Puis avec les mois qui passent, la compassion et la solidarité prennent le dessus. Un comité de soutien plus ou moins influent se met en place, des banderoles s’étalent sur les façades de quelques mairies. Les otages sont cités dans la presse, leurs cas évoqués lors d’un anniversaire ou quand les ravisseurs se manifestent…
Au bout de quelques mois, les médias dénoncent la durée insupportable de la captivité, s’étonnant de l’inaction du pouvoir en place mais le gouvernement s’abrite derrière la discrétion indispensable pour mener à bien toute négociation.. Quand les otages sont enfin libérés, le doute s’installe : » une rançon a t-elle été versée ? Combien de terroristes ont ils été libérés en échange ? Avons nous fourni des armes aux preneurs d’otages ou des sauf conduits pour échapper à la justice ? » La libération devient alors suspecte et l’otage se sent au cœur de la polémique. Turquie 20 avril 2014 libération Didier François, Pierre Torrès, Edouard Elias, Nicolas Hénin

Turquie: samedi 19 avril, quelques heures après la libération des 4 journalistes français….
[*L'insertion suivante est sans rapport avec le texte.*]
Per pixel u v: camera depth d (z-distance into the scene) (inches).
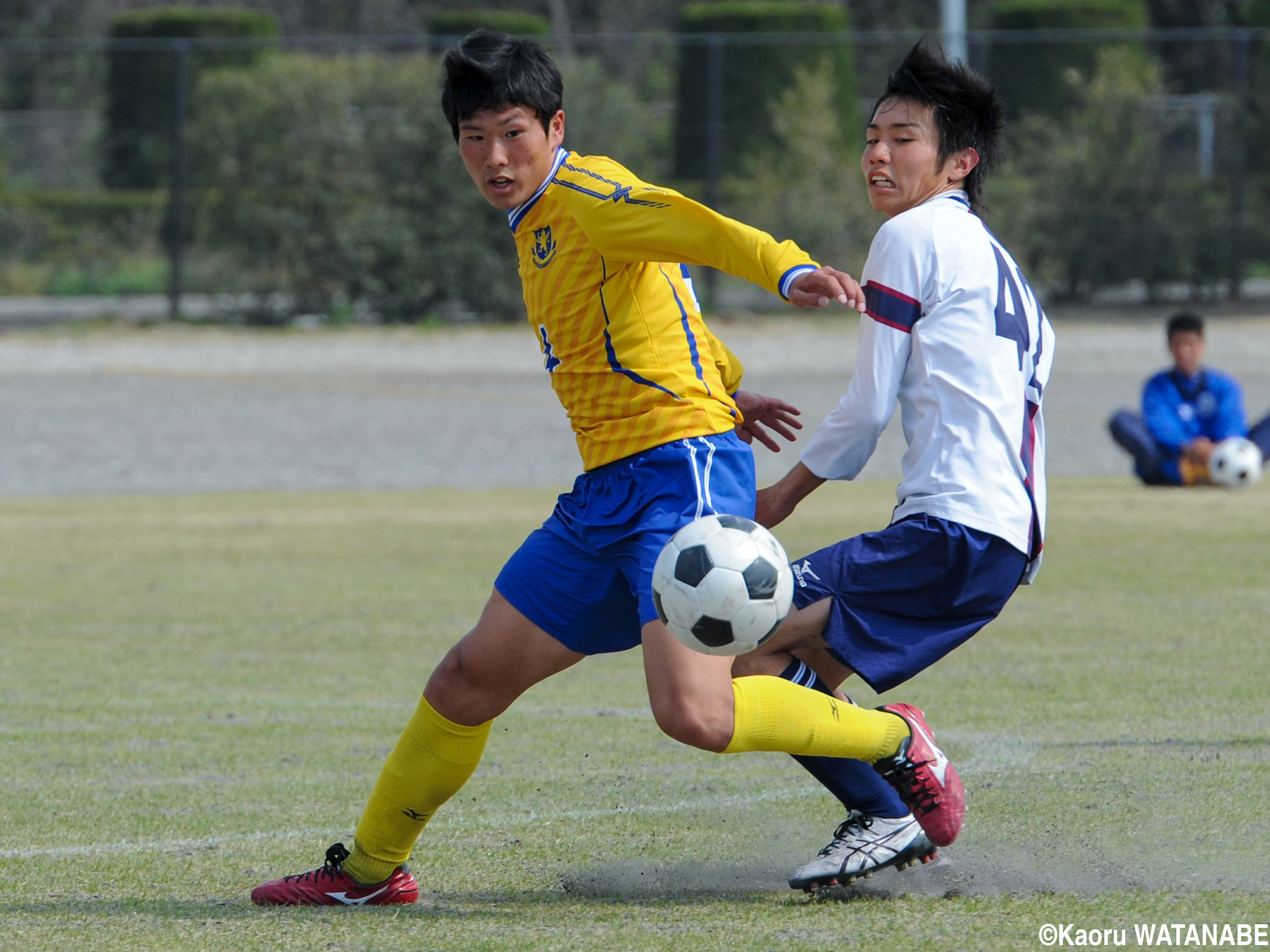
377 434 2258.9
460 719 518.0
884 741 497.0
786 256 462.9
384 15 6589.6
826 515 1545.3
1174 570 1254.3
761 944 459.2
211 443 2181.3
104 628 1097.4
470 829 622.2
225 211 3567.9
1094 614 1088.8
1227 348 3080.7
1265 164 3690.9
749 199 3617.1
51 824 635.5
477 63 513.3
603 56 6087.6
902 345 506.9
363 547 1433.3
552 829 622.5
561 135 533.0
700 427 508.1
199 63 4284.0
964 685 879.1
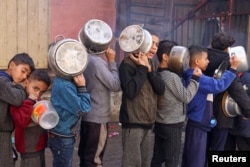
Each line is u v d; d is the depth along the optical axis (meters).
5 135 3.12
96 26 3.44
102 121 3.68
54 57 3.12
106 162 5.04
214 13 8.05
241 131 4.12
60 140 3.36
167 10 8.04
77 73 3.20
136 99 3.60
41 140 3.29
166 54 3.78
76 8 6.74
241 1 7.54
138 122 3.62
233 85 3.80
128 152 3.68
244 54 3.80
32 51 6.13
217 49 4.03
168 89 3.72
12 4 5.91
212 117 3.93
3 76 3.02
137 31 3.48
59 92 3.28
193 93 3.70
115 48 7.31
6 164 3.13
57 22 6.60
A son retour en France, le « doyen » des otages français de Syrie, Didier Francois, a jugé utile de dire qu’il était parti à un moment essentiel, où l’on soupçonnait le régime de Damas d’utiliser l’arme chimique, coupant court à toute polémique qui ne manquera pas de s’installer sur l’utilité de la présence de journalistes dans les zones rebelles. Le problème de la rançon versée pour la libération des otages de Syrie a été évoqué avant même que les quatre journalistes posent le pied sur le sol français. L’opinion imagine ainsi un obscur versement d’argent à un groupe terroriste. En réalité, les paiements de rançon existent toujours mais ils prennent d’autres formes et surtout le gouvernement refuse d’utiliser ce mot qui signifierait que la France a cédé aux preneurs d’otages. Car au bout du compte il faut toujours « donner quelque chose » en échange d’une libération: favoriser un échange de prisonniers, accepter un rapprochement avec un pays qui peut intervenir auprès des ravisseurs, comme le Qatar ou les Emirats, signer un contrat d’aide au développement pour des régions déshéritées comme ce fut sans doute le cas au Mali ou au Cameroun pour la libération de la famille Moulin-Fournier détenue au Nigeria.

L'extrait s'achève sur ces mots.